== Work instructions ==
Copy out every line of text in the items below word for word, leaving out the pictures.

== Data provided ==
⁂

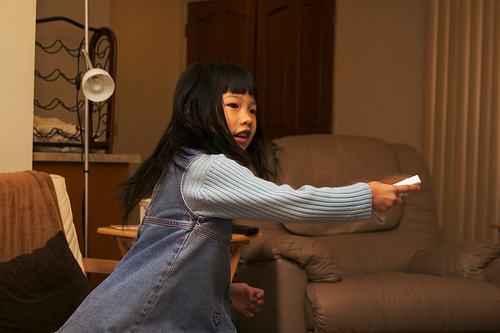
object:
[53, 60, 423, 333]
girl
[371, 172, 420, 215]
wii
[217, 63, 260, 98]
bangs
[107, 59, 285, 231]
hair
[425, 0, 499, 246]
curtains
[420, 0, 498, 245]
window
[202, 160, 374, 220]
arm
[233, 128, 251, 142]
mouth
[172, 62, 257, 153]
head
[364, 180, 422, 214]
hand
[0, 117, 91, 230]
pillow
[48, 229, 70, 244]
corner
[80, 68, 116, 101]
lamp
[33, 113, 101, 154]
linen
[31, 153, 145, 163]
counter top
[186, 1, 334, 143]
doors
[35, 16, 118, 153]
wine rack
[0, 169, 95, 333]
blanket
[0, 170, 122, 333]
couch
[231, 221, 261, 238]
tv remote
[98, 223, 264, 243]
table top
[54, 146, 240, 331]
dress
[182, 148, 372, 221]
sweater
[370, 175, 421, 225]
cloth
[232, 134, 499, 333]
chair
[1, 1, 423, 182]
wall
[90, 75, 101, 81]
bulb holder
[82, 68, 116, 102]
lampshade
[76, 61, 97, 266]
shand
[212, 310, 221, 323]
badge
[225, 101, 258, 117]
these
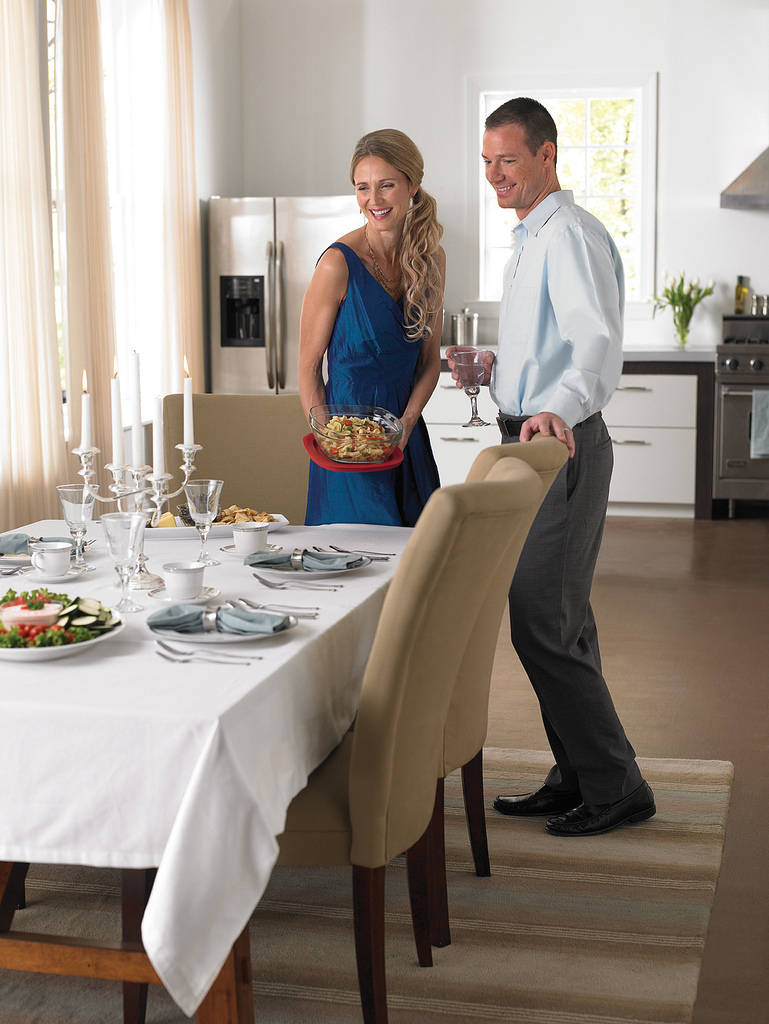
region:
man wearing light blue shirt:
[470, 91, 657, 861]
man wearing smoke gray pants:
[455, 91, 658, 858]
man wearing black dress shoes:
[453, 87, 691, 851]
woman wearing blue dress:
[281, 92, 469, 617]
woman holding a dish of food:
[285, 86, 478, 535]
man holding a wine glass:
[450, 78, 663, 852]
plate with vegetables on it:
[5, 579, 136, 689]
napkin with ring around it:
[132, 585, 295, 646]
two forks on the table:
[149, 628, 259, 680]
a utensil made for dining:
[151, 642, 252, 676]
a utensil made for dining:
[236, 587, 320, 617]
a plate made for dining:
[252, 539, 369, 587]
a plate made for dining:
[153, 594, 292, 648]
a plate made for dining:
[6, 519, 79, 567]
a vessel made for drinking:
[103, 506, 152, 615]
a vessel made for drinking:
[53, 482, 104, 579]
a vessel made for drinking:
[169, 475, 229, 561]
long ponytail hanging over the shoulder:
[397, 177, 442, 342]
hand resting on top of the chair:
[517, 412, 577, 458]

⁂

== Output ==
object:
[53, 60, 423, 333]
girl
[371, 172, 420, 215]
wii
[217, 63, 260, 98]
bangs
[107, 59, 285, 231]
hair
[425, 0, 499, 246]
curtains
[420, 0, 498, 245]
window
[202, 160, 374, 220]
arm
[233, 128, 251, 142]
mouth
[172, 62, 257, 153]
head
[364, 180, 422, 214]
hand
[0, 117, 91, 230]
pillow
[48, 229, 70, 244]
corner
[80, 68, 116, 101]
lamp
[33, 113, 101, 154]
linen
[31, 153, 145, 163]
counter top
[186, 1, 334, 143]
doors
[35, 16, 118, 153]
wine rack
[0, 169, 95, 333]
blanket
[0, 170, 122, 333]
couch
[231, 221, 261, 238]
tv remote
[98, 223, 264, 243]
table top
[54, 146, 240, 331]
dress
[182, 148, 372, 221]
sweater
[370, 175, 421, 225]
cloth
[232, 134, 499, 333]
chair
[1, 1, 423, 182]
wall
[90, 75, 101, 81]
bulb holder
[82, 68, 116, 102]
lampshade
[76, 61, 97, 266]
shand
[212, 310, 221, 323]
badge
[225, 101, 258, 117]
these
region:
man wearing light blue shirt:
[470, 91, 657, 861]
man wearing smoke gray pants:
[455, 91, 658, 858]
man wearing black dress shoes:
[453, 87, 691, 851]
woman wearing blue dress:
[281, 92, 469, 617]
woman holding a dish of food:
[285, 86, 478, 535]
man holding a wine glass:
[450, 78, 663, 852]
plate with vegetables on it:
[5, 579, 136, 689]
napkin with ring around it:
[132, 585, 295, 646]
two forks on the table:
[149, 628, 259, 680]
a utensil made for dining:
[151, 642, 252, 676]
a utensil made for dining:
[236, 587, 320, 617]
a plate made for dining:
[252, 539, 369, 587]
a plate made for dining:
[153, 594, 292, 648]
a plate made for dining:
[6, 519, 79, 567]
a vessel made for drinking:
[103, 506, 152, 615]
a vessel made for drinking:
[53, 482, 104, 579]
a vessel made for drinking:
[169, 475, 229, 561]
long ponytail hanging over the shoulder:
[397, 177, 442, 342]
hand resting on top of the chair:
[517, 412, 577, 458]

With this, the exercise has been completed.